Antik Kentlerin Kardeşliği

İzmir ve Diyarbakır’da aynı gün ve saatte yapılan iki ayrı basın toplantısında bir kez daha ülkenin “antik kentler gömütlüğü” haline getirilmemesi talep edildi. Tarihsel-kültürel değerlerin korunması için bir süredir ortak mücadele eden Hasankeyf’i Yaşatma Girişimi ve Allianoi Girişim Gurubu, antik kentler Hasankeyf ve Alianoi’nin sulara gömülmesini doğuracak yeni gelişmelerden duydukları rahatsızlığı ortaya koydu. Ortak toplantıların İzmir ayağı, İzmir Tabip Odası’nda gerçekleştirildi. Allianoi Girişim Grubu Dönem Sözcüsü Dr. Oya Otyıldız, Kültür ve Tabiat Varlıklarını Koruma Yüksek Kurulu tarafından Hasankeyf’i ve Allianoi’yi yakından ilgilendiren bir ilke kararının alındığını belirterek Resmi Gazete’nin 27.10.2006 tarihli sayısında yayımlanan “Baraj alanlarından etkilenen taşınmaz kültür varlıklarının korunması” ile ilgili ilke kararında; “baraj alanları içinde kalan taşınmaz kültür varlıklarını ve arkeolojik sit alanlarını koruma ve kullanma koşulları” belirlendiğini aktardı.

Otyıldız ilke kararında kendilerini endişelendiren bölümleri şöyle özetledi; “İlke kararının alındığı tarihte yapımına başlanmış veya yapımı tamamlanmış, alanında taşınmaz kültür varlıkları ile arkeolojik sit alanları bulunan baraj inşaatlarında; taşınmaz kültür varlıklarının başka bir yere taşınması ya da belgelenerek su altında bırakılmasına karar verilebilecektir. Bilindiği gibi bir süredir Hasankeyf’in taşınması, Allianoi’nin ise üzerinin mille örtülerek su altında bırakılması önerileri dile getirilmektedir. Bu tartışmaların yaşandığı sırada alınan ilke kararı Allianoi’yi ve Hasankeyf’i çok yakından ilgilendirmektedir.”

‘İlkesizlik kararı’na ortak tepki
Söz konusu ilke kararı ile Hasankeyf’in taşınması, Allianoi’nin ise insan eliyle suya gömülmesinin dayanağının yaratılmak istendiğini dile getiren Otyıldız, “Oysa binlerce yıllık tarihsel değerlerimizi taşıyarak bozmaya, suya gömerek yok etmeye hiç kimsenin hakkı yoktur.
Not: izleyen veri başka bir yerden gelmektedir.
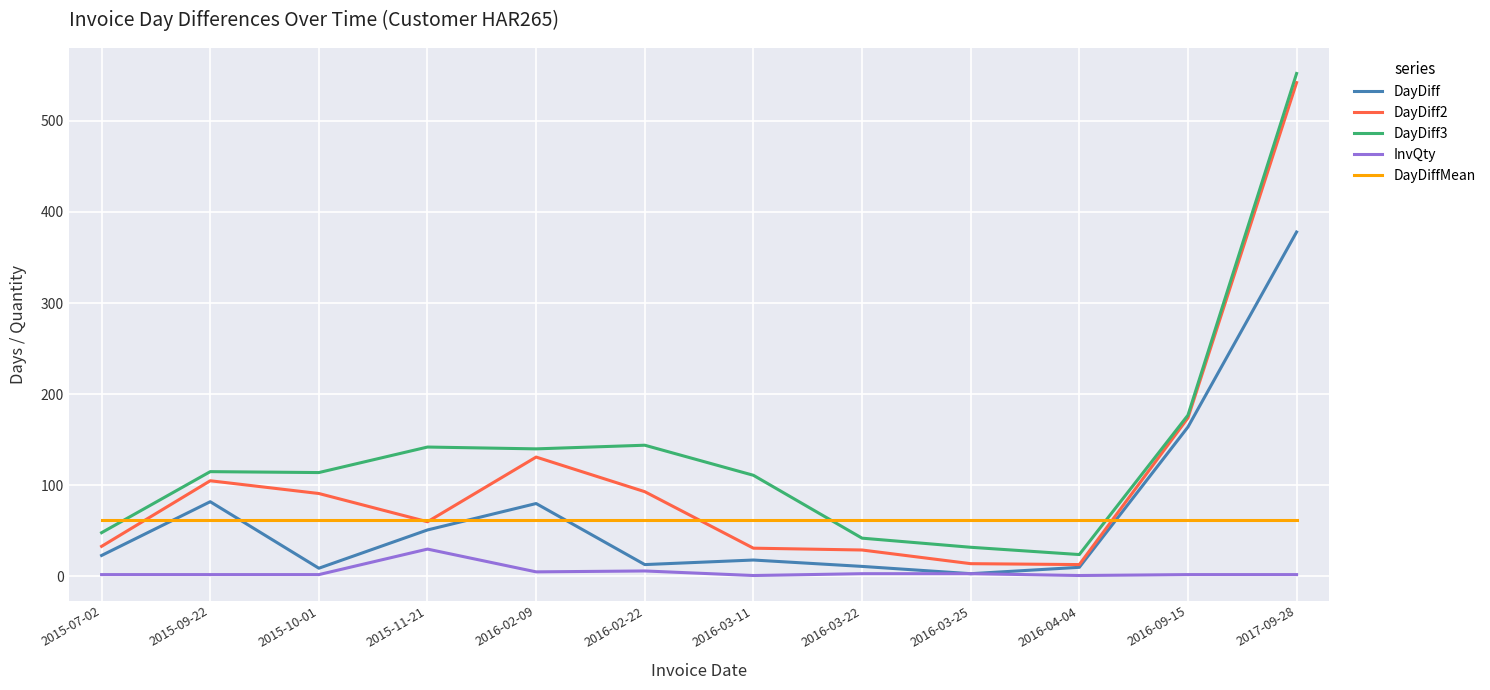

True or false: DayDiff3 has a value of 32.0 at 2016-03-25.

True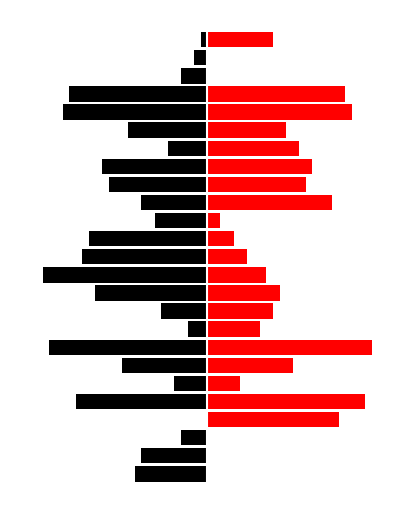

At which label does right reach its peak?

7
Bu tür uygulamalar, imzalamış olduğumuz uluslararası sözleşmeler ile Anayasa’nın 63/1. maddesi ve 2863 Sayılı Kültür ve Tabiat Varlıklarını Koruma Yasası düzenlemelerini yok saymak anlamına gelecektir. Aynı zamanda, çok büyük tarihsel sorumluluktur” diye konuştu. Toplantıda söz alan EGEÇEP Dönem Sözcüsü Av. Arif Ali Cangı, koruma yüksek kurullarının görevinin kültür varlıklarını korumak olduğunu anımsatarak, alınan ilke kararını ‘ilkesizlik kararı’ olarak yorumladı. Şehir Plancısı Tuncay Karaçorlu ise koruma kurullarında son dönemde alınan kararların bir benzerinin tarihte daha önce olmadığına dikkat çekti.

Ortak toplantının Diyarbakır ayağında ise Elektrik Mühendisleri Odası’nda Hasankeyf ve Allianoi’yi Yaşatma Girişimi adına, Nedim Tüzün basın açıklaması yaptı. Tüzün, gerek hukuksal mücadele gerekse etkinlik ve girişimlerle antik kentlerin sular altında kalmasına izin vermeyeceklerini söyledi.